Respondent-appellant claims that the lower court erred in


holding that his pending action (Civil Case No. 2138) in the
Court of First Instance of Rizal, is purely a claim for money
judgment which does not affect the title or right of possession
of petitioners' real property, covered by Transfer Certificate of
Title No. T-5459. Instead, he contends that the agreement
whereby he was to be paid a commission of 20% on the gross
sales and a fee of 10% on the collections made by him,
converted him into a partner and gave him 1/5 participation in
the property itself. Hence, he argues, his suit is one for the
settlement and adjustment of partnership interest or a partition
action or proceeding.
Appellant's theory is neither supported by the allegations of
his complaint, nor borne out by the purpose of his action.
There is no word or expression in the various paragraphs of
his amended complaint that suggests any idea of partnership.
On the contrary, appellant expressly averred that petitioners
"appointed plaintiff (appellant) their exclusive agent to
develop the area described in paragraph 2 into subdivision lots
and to sell them to prospective homeowners; and
as compensation for his services defendants (appellees)
promised to pay him a commission of 20% on the gross sales
and a fee of 10% on the collections made by him. . . ." (See
paragraph 3 of amended complaint.) Categorically, appellant
referred to himself as an agent, not a partner; entitled to
compensation, not participation, in the form of commission or
fee, not a share.

It is true that in paragraph 5 of the amended complaint (supra)


appellant claims to have made advances for the expenses
incurred in the development and administration of the
property. But again he never considered these
as contributions to the business as to make him a partner;
otherwise, he would have so stated it in his complaint. In fact,
after a liquidation of these advances and the commissions due
to appellant at the time of the termination of the agency, the
whole balance was considered as
appellees' indebtedness which appellant consented to be
settled in monthly installments (see paragraphs 6, 8, and 9 of
the amended complaint).

While it is true again that the prayer in a complaint does not


determine the nature of the action, it not being a material part
of the cause of action, still it logically indicates, as it does in
this case, the purpose of the actor. The four paragraphs of the
prayer seeks the recovery of fixed amounts
of underpayments and commissions and fees; not liquidation
or accounting or partition as now insisted upon by appellant.

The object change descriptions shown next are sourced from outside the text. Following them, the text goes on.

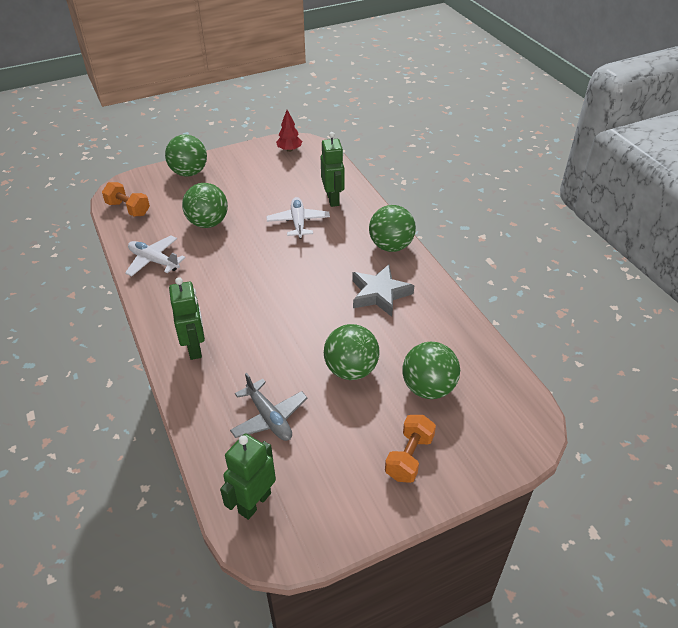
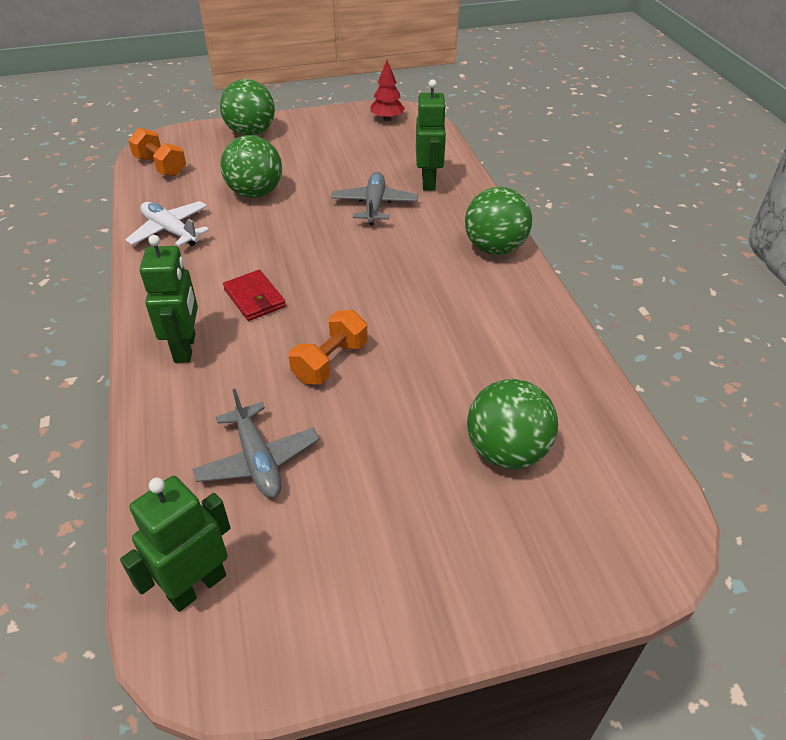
camera: 10 degrees right, 0 degrees up
(232, 305) = (254, 298): none -> red wallet
(298, 222) = (374, 205): white plane -> grey plane
(351, 369) = (396, 408): green ball -> none
(379, 294) = (464, 309): grey star -> none
(409, 457) = (453, 554): orange dumbbell -> orange dumbbell (330, 362)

Appellants's amended complaint, not being "an action


affecting the title or the right of possession of real
property",1nor one "to recover possession of real estate, or to
quiet title thereto, or to remove clouds upon the title thereof,
or for partition or other proceeding of any kind in court
affecting the title to real estate or the use or occupation thereof
or the buildings thereon . . .",2 the same can not be the basis
for annotating a notice of lis pendens on the title of the
petitioners-appellees.

Having reached the above conclusion, this Court finds it


unnecessary to decide the incidental matters raised by the
parties during the pendency of this appeal.

Wherefore, finding no error in the appealed order of the


court a quo, the same is hereby affirmed, with costs against
the respondent-appellant. So ordered.

Paras, C.J., Bengzon, Padilla, Bautista Angelo, Labrador,


Reyes, J.B.L. and Gutierrez David, JJ., concur.